You've mentioned the 20 patients study to be conducted in the Middle East. So just what are some of the other updates you have on the potential expansion of QRX003 outside the US? And maybe some of the timelines here as well?
As you know, we have established eight commercial partnerships outside of the US that now span 60 countries. So, our focus here is not just US and Europe. We are looking at this as a global opportunity. So the data that we're starting to generate now from these ongoing studies could be used by some of our partners to obtain approval earlier in their respective jurisdictions than, say, in the US and Europe, and also allow for entry into compassionate use or early access programs. So the generation of data now starts to open up a lot of opportunities for us. And as we continue to assess, how do we build the strongest possible database for this product, we're looking at these additional studies. So we're taking a very broad-based look at this. We're in very close communication with our commercial partners, what are their needs to obtain approval in their countries? So a lot behind the scenes discussions happening, Laura, and stay tuned. We'll have further updates.

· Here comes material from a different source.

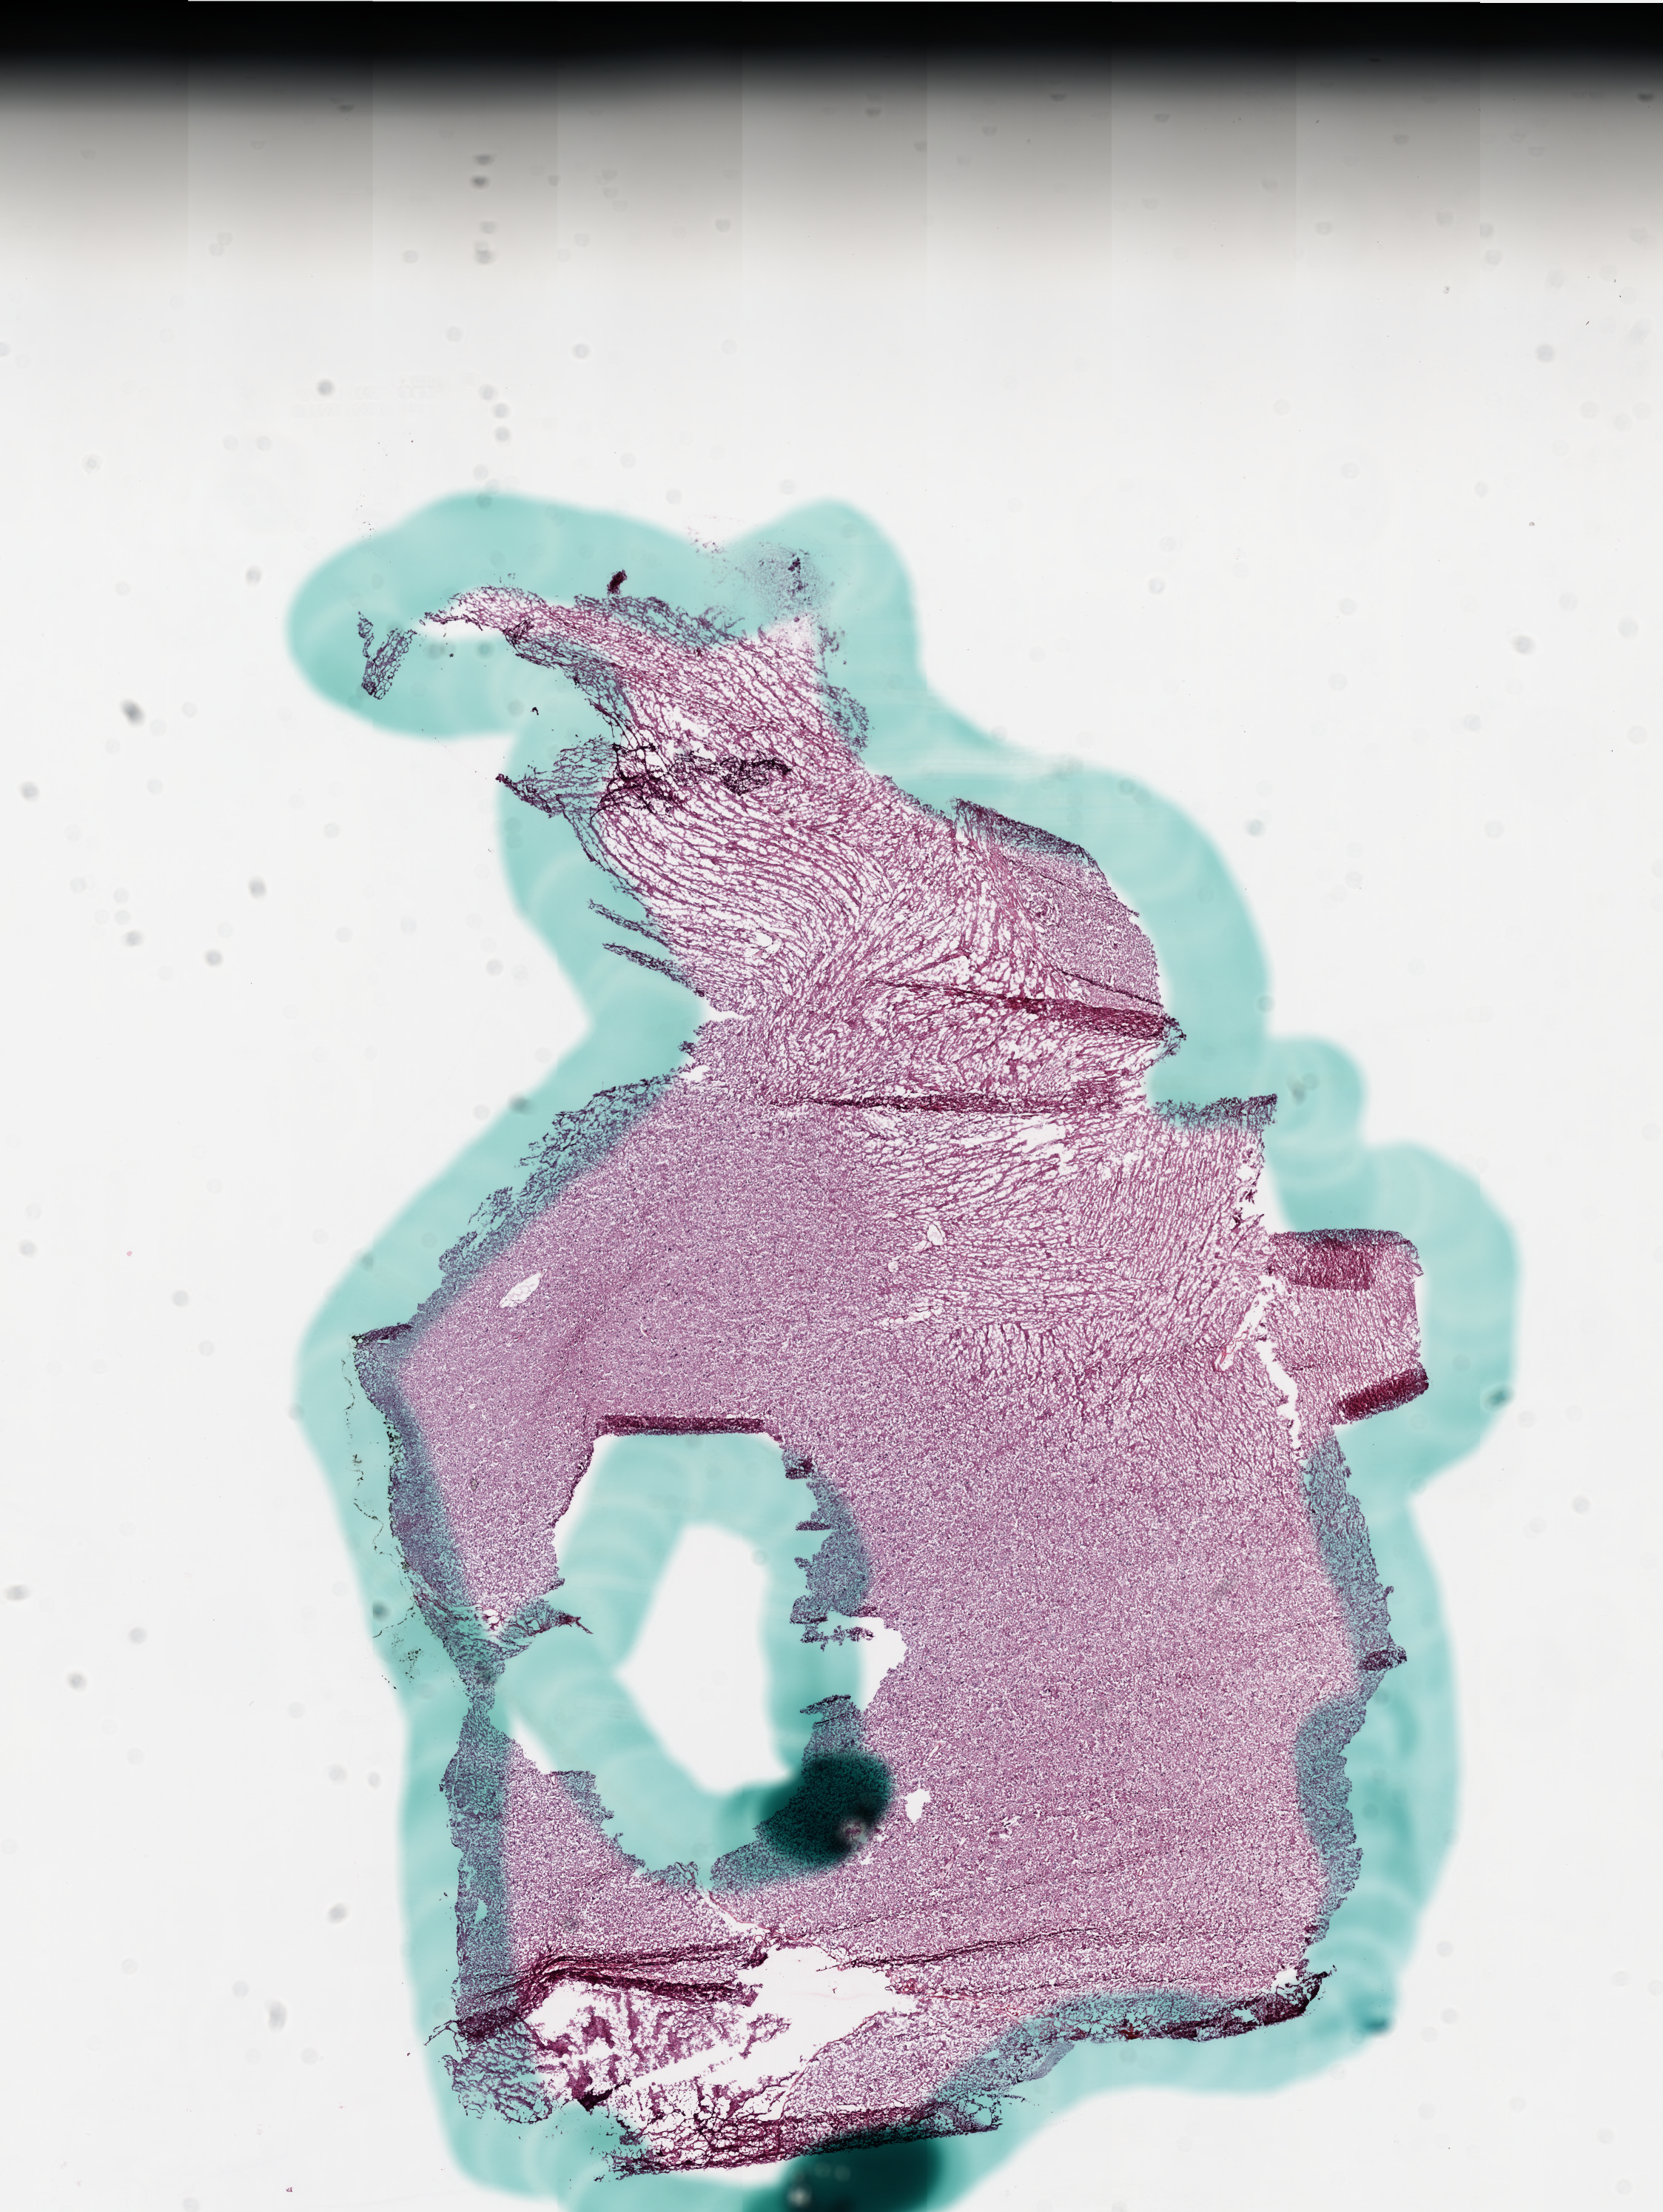
Whole-slide histology image, H&E-stained, a low-resolution overview of the entire scanned area, about 9.0 x 12.0 mm, frozen section from the bottom of the tissue portion, primary tumour sample from the brain. Female, age 56 years at initial diagnosis. Slide review estimates, as recorded: tumour cells 0%, tumour nuclei 0%, normal cells 100%, stromal cells 0%, necrosis 0%.
Histologic diagnosis: Glioblastoma.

Congratulations on the progress this quarter.
This concludes our question-and-answer session. I would like to turn the conference back over to Michael Myers for any closing remarks.
Thank you. Just to say appreciate everybody turning up this morning. And as always, if you have any further questions or need any additional information, please feel free to reach out to us. We remain readily accessible. So have a great day and thank you very much.
The conference is now concluded. Thank you for attending today's presentation. You may now disconnect.